August 4, 2015 Leave a comment
This is one of the most off-beat pieces I’m going to write because I’m so NOT an expert in the field of behavior control–or acting, as it’s called in one book I’m studying. I’m still learning. I did dream of becoming an actress when I was about ten years old, but I don’t think that counts.
Did you know that feeling one way and behaving a different way can be stressful? Yeah, I know, everyone knew that but me. For instance, if you’re angry with your boss or coworker or client, but you have to put on a happy face, that’s hard on you emotionally.
Now I know why I’m so stressed when dealing with the public, introvert that I am. I once broke out in a storm of perspiration when faced with a long line of readers at a book signing. It was great to see all those people lined up to get a copy of my book, but I still felt the stress when I pasted on a bright smile and took pictures and hammed it up. Remembering that stress helps me identify with the staff that works with us at our clinic.
Whether we deal with the public on a daily basis or hide away and work in seclusion most of the time, I think we occasionally find ourselves forcing a smile we don’t feel. Those of us who work in service fields are especially susceptible to burnout. The medical field is a very difficult one. It helps to be an extravert when working with others, and most of our staff members are extraverts, but it isn’t vital.
I’m taking a self-taught course in managing a medical staff, and I’m learning a lot. Among other books, I’ve been reading one titled Organisational Behaviour For Dummies, which, as you can probably tell by the spelling, was written by someone in the UK. I’ve been intrigued to learn that there are two different kinds of behavior upon which to draw when you want to leave a good impression in public.
There is a form of acting that is merely “faking it,” which means you paste on a smile you don’t feel, which looks obviously fake to others, and you tough it out. I read that this leaves you with the most amount of stress, and leaves the client/patient/customer with a poorer impression of you.

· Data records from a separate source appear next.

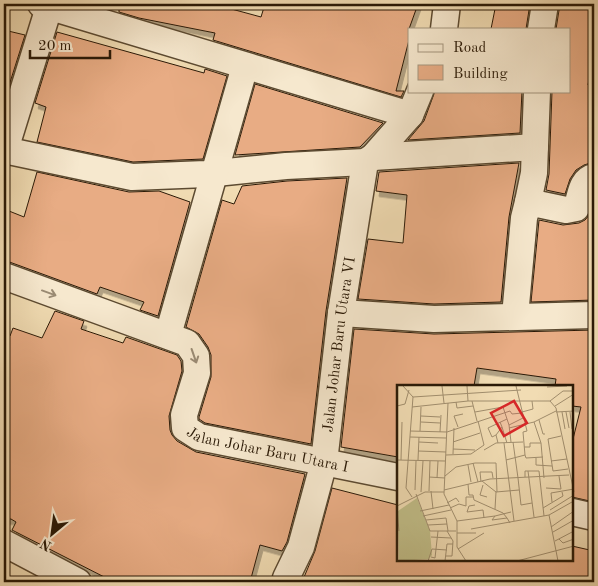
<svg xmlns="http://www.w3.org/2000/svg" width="598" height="586" font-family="'Old Standard TT',serif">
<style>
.building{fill:#e8ac84;stroke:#2a1906;filter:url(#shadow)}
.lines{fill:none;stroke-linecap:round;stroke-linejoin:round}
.minor-casing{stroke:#5c4a31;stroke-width:29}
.minor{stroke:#f6e8ce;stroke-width:26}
.oneway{stroke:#9a8b74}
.labels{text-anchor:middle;stroke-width:4.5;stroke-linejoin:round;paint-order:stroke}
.street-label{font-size:15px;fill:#2a1906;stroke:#f6e8ce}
.inset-road{fill:none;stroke:#a18e6e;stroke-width:1}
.view{fill:#d62828;fill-opacity:0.15;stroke:#d62828;stroke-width:2.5}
.inset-edge{fill:none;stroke:#2a1906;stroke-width:2.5}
</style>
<defs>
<filter id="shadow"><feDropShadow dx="3" dy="5.5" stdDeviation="0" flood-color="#0004"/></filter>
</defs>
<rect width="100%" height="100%" fill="#f1dcb3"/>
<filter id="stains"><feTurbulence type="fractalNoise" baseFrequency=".004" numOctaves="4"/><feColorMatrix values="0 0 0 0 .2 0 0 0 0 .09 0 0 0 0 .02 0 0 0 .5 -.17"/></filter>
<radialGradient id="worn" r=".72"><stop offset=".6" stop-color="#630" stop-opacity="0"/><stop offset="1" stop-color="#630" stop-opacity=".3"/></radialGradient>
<!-- building -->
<g class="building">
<polygon points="119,4 213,4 261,17 265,4 418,4 409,29 409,40 396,91 404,91 401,97 213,40 215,33 139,18 119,12"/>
<polygon points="496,4 530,4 526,29 491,29"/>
<polygon points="560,4 594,4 594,51 588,85 594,85 594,162 584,165 576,170 570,179 565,194 546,190 549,174 552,91 569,91 569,29 556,29"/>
<polygon points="4,30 25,35 6,95 4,95"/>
<polygon points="57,32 204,73 205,69 227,76 203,159 133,162 37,142 46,107 35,103"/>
<polygon points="255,84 383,123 360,147 235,155"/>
<polygon points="435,91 522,91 520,133 408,140 424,121"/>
<polygon points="519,163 509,217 501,302 434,304 358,299 368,239 403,243 407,195 376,191 379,172"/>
<polygon points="37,172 129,192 159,191 190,202 158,316 140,310 144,302 100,287 97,294 4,260 4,209 24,217"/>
<polygon points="347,178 326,311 311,444 205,423 199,419 199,417 211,377 211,355 208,347 199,334 186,327 222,200 234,204 242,186 287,181"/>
<polygon points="594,200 594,300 531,302 539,220 563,225 579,223 585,220 590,214"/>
<polygon points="55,311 84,321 81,329 123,343 126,337 177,355 181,361 182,371 169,416 170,430 172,435 177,441 196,452 305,474 287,542 282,551 260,545 250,582 114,582 12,530 16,522 11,519 4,519 4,334 10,336 13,328 42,338"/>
<polygon points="354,329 434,334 594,330 594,502 572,497 572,443 581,407 572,406 572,386 555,386 556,379 477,368 474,386 398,386 398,457 341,447"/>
<polygon points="332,488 398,505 398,560 572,560 572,546 594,551 594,582 302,582 315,551"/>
</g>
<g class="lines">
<!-- minor casing -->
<g class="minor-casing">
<g id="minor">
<polyline points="41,4 410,115"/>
<polyline points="444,29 447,4"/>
<polyline points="541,29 545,4"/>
<polyline points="4,150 132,177 206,174 286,166 365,162 373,157 410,115 420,91"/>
<polyline points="4,153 50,4"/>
<polyline points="373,157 535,147"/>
<polyline points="528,202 534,173 537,91"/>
<path id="s1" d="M4,276l183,67 9,13 1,17 -13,42 1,13 14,9 199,40"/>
<polyline points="341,313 434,319 594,315"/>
<path d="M515,316l9,-98 4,-16 38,8 10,-2c5,-11 4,-28 18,-31"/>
<polyline points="168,335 245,66"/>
<polyline points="572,512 594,517"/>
<polyline points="4,543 78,582"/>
<path id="s2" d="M287,582l-1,-4 15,-31 23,-85 17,-149 24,-151"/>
</g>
</g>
<!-- minor -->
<use href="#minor" class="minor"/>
</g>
<!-- one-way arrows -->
<defs><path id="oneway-shaft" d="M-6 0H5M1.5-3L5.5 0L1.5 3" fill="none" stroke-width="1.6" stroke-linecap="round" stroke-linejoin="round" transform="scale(1.25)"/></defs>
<g class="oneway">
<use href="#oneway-shaft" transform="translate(49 293) rotate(20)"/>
<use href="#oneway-shaft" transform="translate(194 356) rotate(71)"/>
</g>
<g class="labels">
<!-- street labels -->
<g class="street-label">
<text dy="5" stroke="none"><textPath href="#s2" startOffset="245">Jalan Johar Baru Utara VI</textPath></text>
<text dy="5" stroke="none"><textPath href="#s1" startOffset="371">Jalan Johar Baru Utara I</textPath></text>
</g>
</g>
<!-- overview -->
<g transform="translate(397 385)">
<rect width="176" height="176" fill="#f1dcb3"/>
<path d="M20,113l13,33 2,24 -3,4 -30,2 -1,-50z" fill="#c1be88"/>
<path class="inset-road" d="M6,1l10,11 -7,91 6,9M45,1l2,17M70,1l1,15M119,1l11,45 -4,1 2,23M150,2l20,-1M16,12l108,-7M75,16l5,20M153,16l13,-10h11M59,17l1,6 16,-2M51,18l-4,91 13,27v26l9,14M0,21l8,-2 4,-14M158,21l19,-12M15,22l56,-6h82l6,7 18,84M78,27l28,-5 6,18M125,27l11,-3 -1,-8M159,27l18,-1M165,27l3,17M169,27l3,16M173,27l2,17M24,31l19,1M142,35l4,14h2M24,37l19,1M137,37l7,21 3,35M61,42l-4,-11 9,-2M105,42l5,16M112,43l25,-6 22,-11M13,46l37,1 63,-21 2,3 10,-1M23,46l1,-24M43,47l1,-17M99,50l6,-8 -2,-5M164,51l-13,3 5,32 15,-2M13,52l36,1M22,57l19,1M56,57l27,-9M114,57l-2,-17 14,-7M116,57l5,36M101,58l-2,-8 -4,2 -4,-9 19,-9M107,58l10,78M127,62h6v-4h11M56,64l22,1M87,65l12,-7 27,-1M21,66l28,1M56,69l1,-26M49,70l25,-1 13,-9 -6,-24M139,73v7l16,1M0,75l48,1M4,75l1,-38M21,75l1,-23M109,75l19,-5 1,3 17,-1M154,76l16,-2M76,78l5,19M71,80l3,17M131,86l6,46M48,91l11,-9 19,-4h21l1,29M32,92l16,1M128,92v-6h14l5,45M40,93l1,-17M121,93l3,27 11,-2M85,96l14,11 23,-2M84,97l-1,-10h12l1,6M71,99l1,11h4l1,5 29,13 4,5M86,100l-3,10 7,2M149,103l15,1 -2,-13M18,105l1,-29M47,105l46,-11 79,-4M32,106l1,-30M34,106l2,18M24,107l2,-31M19,109l14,37h26M155,117l-1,-9 23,-4M50,118l9,-5 3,4M78,120l-6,1 -2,6 16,-2 1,8M0,121l28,-14h19M53,123l9,-4 7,2v-9h7M146,123l20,-12 -1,-4M0,124l2,22M98,124l1,-17M153,125l24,-15M23,126l29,-6M152,130l9,46M152,130l23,-13M26,131l28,-6M98,131l-3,4 15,-2 3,5M98,131l16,-4M29,135l20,-2 2,13M60,136l38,-5M31,140l19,-1M154,142l23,-16M74,144l78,-14M156,147l21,-12M60,148h19M34,152l20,1M162,154l4,4 11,-4M158,156l19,-10M61,164l26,-16M49,171h6l1,-15 -6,-10M34,172l4,1 3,-27M31,176l4,-12 15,1M48,176l2,-17h6M120,176l57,-15"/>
<path class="view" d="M117,16l13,22 -23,13 -13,-23z"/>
<rect width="176" height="176" class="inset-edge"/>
</g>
<!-- margin -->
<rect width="598" height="586" fill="none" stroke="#f1dcb3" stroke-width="20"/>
<rect x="5" y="5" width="588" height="576" fill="none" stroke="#2a1906" stroke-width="2.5"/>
<rect x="10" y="10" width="578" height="566" fill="none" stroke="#2a1906"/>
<!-- legend -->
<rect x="408" y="28" width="162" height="65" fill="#f6e8ce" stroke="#a4957e"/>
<rect x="418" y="44" width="25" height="8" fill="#f6e8ce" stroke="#a4957e"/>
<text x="453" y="52" font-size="15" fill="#2a1906">Road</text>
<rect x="418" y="65" width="25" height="15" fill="#e8ac84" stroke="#a4957e"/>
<text x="453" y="78" font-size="15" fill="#2a1906">Building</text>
<!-- north arrow -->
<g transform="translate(52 534) rotate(209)" stroke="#f6e8ce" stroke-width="4" paint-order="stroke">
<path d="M0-4L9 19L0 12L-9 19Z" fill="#2a1906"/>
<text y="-8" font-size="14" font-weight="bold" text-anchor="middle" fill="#2a1906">N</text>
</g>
<!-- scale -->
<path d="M30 50v8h80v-8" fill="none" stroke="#2a1906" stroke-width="2.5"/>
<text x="38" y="50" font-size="15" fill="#2a1906" stroke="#f6e8ce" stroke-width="4" paint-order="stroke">20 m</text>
<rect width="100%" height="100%" filter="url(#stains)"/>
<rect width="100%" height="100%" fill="url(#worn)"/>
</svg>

In other words, with most people it’s obvious you’re faking. If you find yourself doing this often, check your stress level and see if you can learn a different way of dealing with people.
A business in the service industry thrives on meeting the needs of others with kindness and consideration. No matter how we feel about our lives at the moment, strangers on the street, customers, patients, and clients all need to see a face of genuine compassion and kindness from us, so forcing a fake smile doesn’t help anyone.
The other form of friendly behavior when dealing with the public is deep acting, when you dig deeply into your heart and try to identify with another person. Although this, too, is stressful, it apparenly isn’t as damaging to the psyche. Sure, you can take on so much of another person’s pain and suffering that you’re affected long after she’s gone, but genuine compassion and kindness goes a long way toward helping not only your own stress, but it leaves the other person feeling validated. Feelings of kindness and compassion far surpass feelings of resentment and impatience.
Working in the medical field calls for sincere compassion for people, and I can see the stress in the faces of our staff when we’ve had a busy day, or when we’ve had patients in a lot of pain or are even facing death. That stress is worse when we have antagonistic or demanding patients, and it makes for a stressful work environment for everyone. Calling up compassion for bullies is very difficult, indeed–and something for all of us to remember when WE become the demanding or angry patient. Keep in mind that a gentle answer turns away wrath. It’s just difficult to bring up the compassion to keep that answer gentle in the face of animosity.
A well-known psychologist recently remarked that if you work in the service industry–especially if you’re responsible for staff in the medical field–you need to learn how to physically leave the problems of others at the door as you walk out. When I take my badge off and prepare to go home at night, I try to physically leave the stressors, the pain, the staff worries and upsets with that badge on the desk. It’s a work in progress.